Jacob also joined his Rockingham neighbors in the Swift Run community in petitioning the Virginia State Legislature in 1794 to maintain a road for commerce over the Swift Run Gap (Legislative Petitions, Rockingham County, Library of Virginia, Box 224, Folder 34, 19 November 1794.) (Note: spelling and punctuation has been changed for the ease of reading.):
To the Honorable Speaker and Members composing the House of Assembly of Virginia; your petitioners from the County of Rockingham, having but one public merchant road over the blew ridge none by the name of Swift Gun Gap to which shares of their produce is carried to Alexandria, Fredericksburg, and the city of Richmond; your petitions prayer is that you pass an Act to Empower the Court of Rockingham to levy on the tithable persons of said County not exceeding the sum of (blank) to repair and keep in repair the road over swift run gap from Peter Hershman in said County Daniel Wolferd in Orange County; and that the Court of Rockingham shall appoint commissioners to agree with some person to say that the money is laid out to the best advantage for the said road, and your petitioners shall ever pray.
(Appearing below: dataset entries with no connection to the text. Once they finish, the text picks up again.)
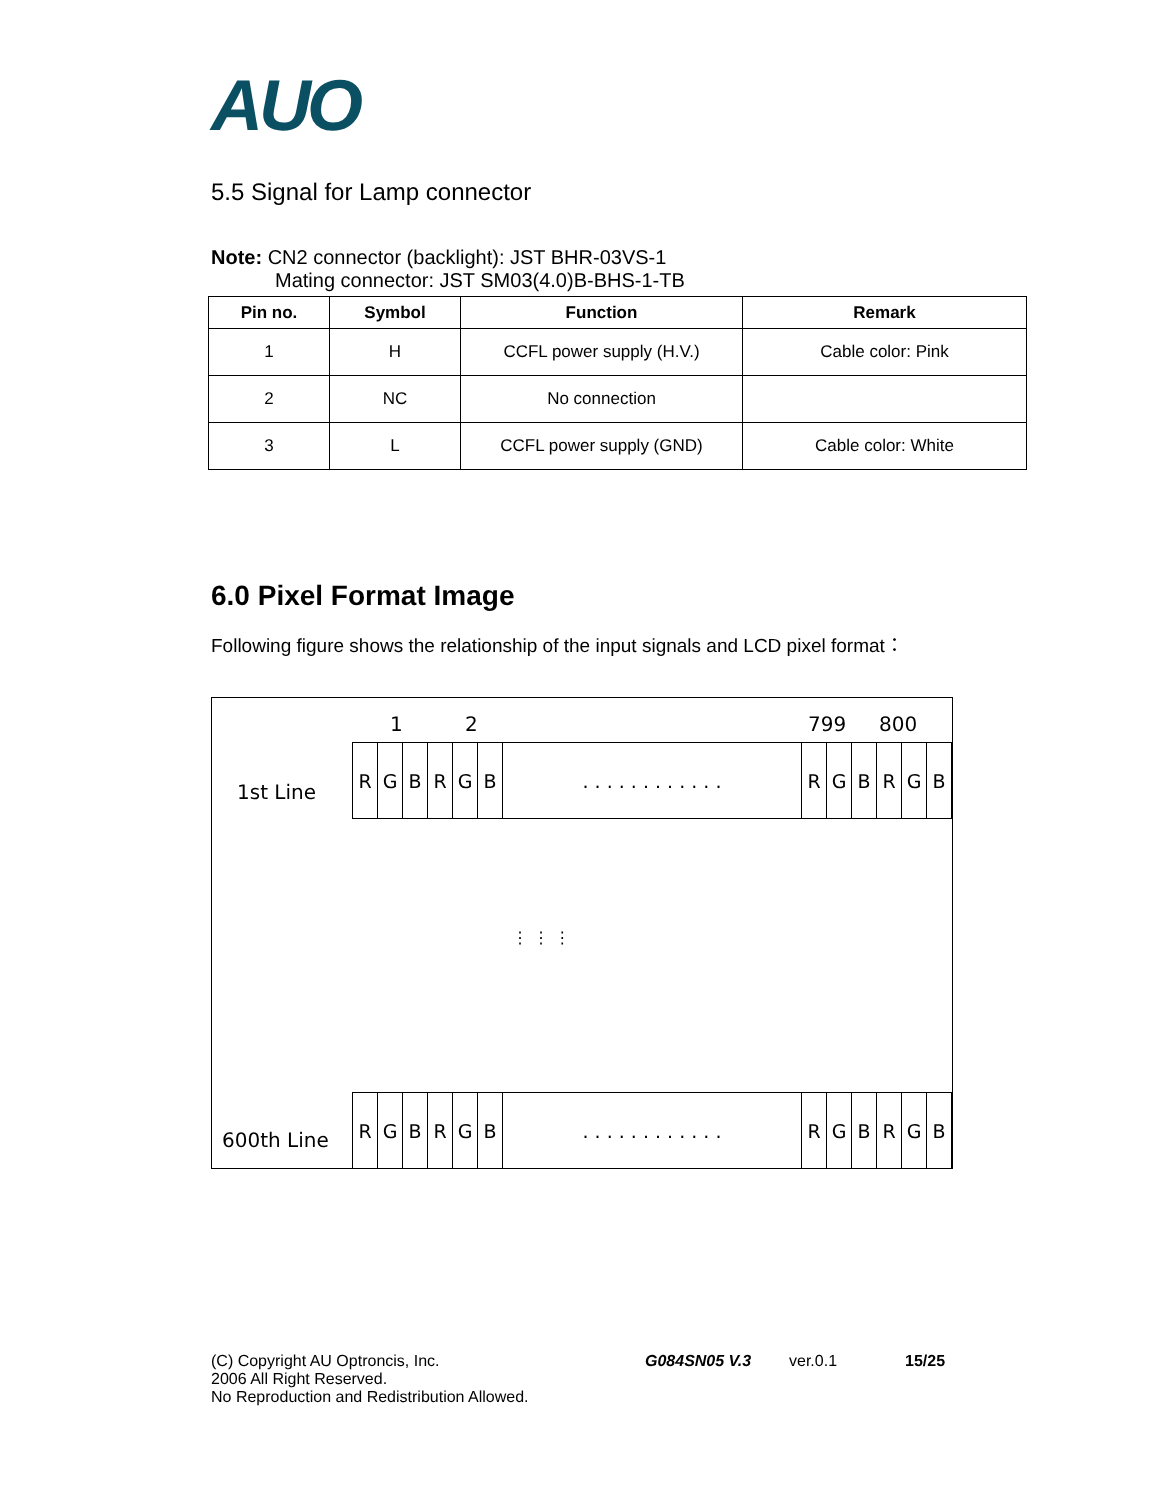AUO
5.5 Signal for Lamp connector
Note: CN2 connector (backlight): JST BHR-03VS-1
Mating connector: JST SM03(4.0)B-BHS-1-TB
| Pin no. | Symbol | Function | Remark |
| --- | --- | --- | --- |
| 1 | H | CCFL power supply (H.V.) | Cable color: Pink |
| 2 | NC | No connection | |
| 3 | L | CCFL power supply (GND) | Cable color: White |
6.0 Pixel Format Image
Following figure shows the relationship of the input signals and LCD pixel format：
1 2 799 800
1st Line
| R | G | B | R | G | B | . . . . . . . . . . . . | R | G | B | R | G | B |
⋮ ⋮ ⋮
600th Line
| R | G | B | R | G | B | . . . . . . . . . . . . | R | G | B | R | G | B |
(C) Copyright AU Optroncis, Inc.
2006 All Right Reserved.
No Reproduction and Redistribution Allowed.
G084SN05 V.3 ver.0.1 15/25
The final petition bearing Jacob’s signature was received in the Capitol on December 11, 1797 and requested that the State Assembly provide German translations of laws. It is particularly poignant in that Jacob was one of those Germans who had "fought and bled" in the service of America:
To the Honorable the General Assembly of the Commonwealth of Virginia:
The Petition of the Subscribers humbly show,
That, together with many other Citizens of this commonwealth, they are incapable of acquiring a knowledge of the Laws by which their conduct is to be regulated these Laws being printed in the English Language, of which they are ignorant, that members of them emigrated from Germany previous to the contest between Britain and America, and in the service of America have fought and bled: law being the only protector of Liberty, the means of attaining a knowledge thereof should be placed within the reach of each individual: when a contrary idea prevails, the liberty of the citizen exists in name only. Your petitions respectfully add, that they uniformly discharge their quotas of the Public Taxes, are orderly in their conduct, and firm supporters of the Government under which they live; is it not then reasonable, that they should participate in the benefits resulting from that Government? And when their request hath for its object, a complete obedience to the Laws, can it be deemed improper to solicit that the rule of conduct prescribed in the revisal of 1792, may no longer be locked as to them, in an unknown Language, and that a certain number of copies thereof in the German Language, (the number to be fixed by your Honorable Body), may be printed for the use of the Germans in Virginia? The subscribers impressed with the justice and propriety of a request of this nature, now submit it to the General Assembly, and they, in duty bound, will pray.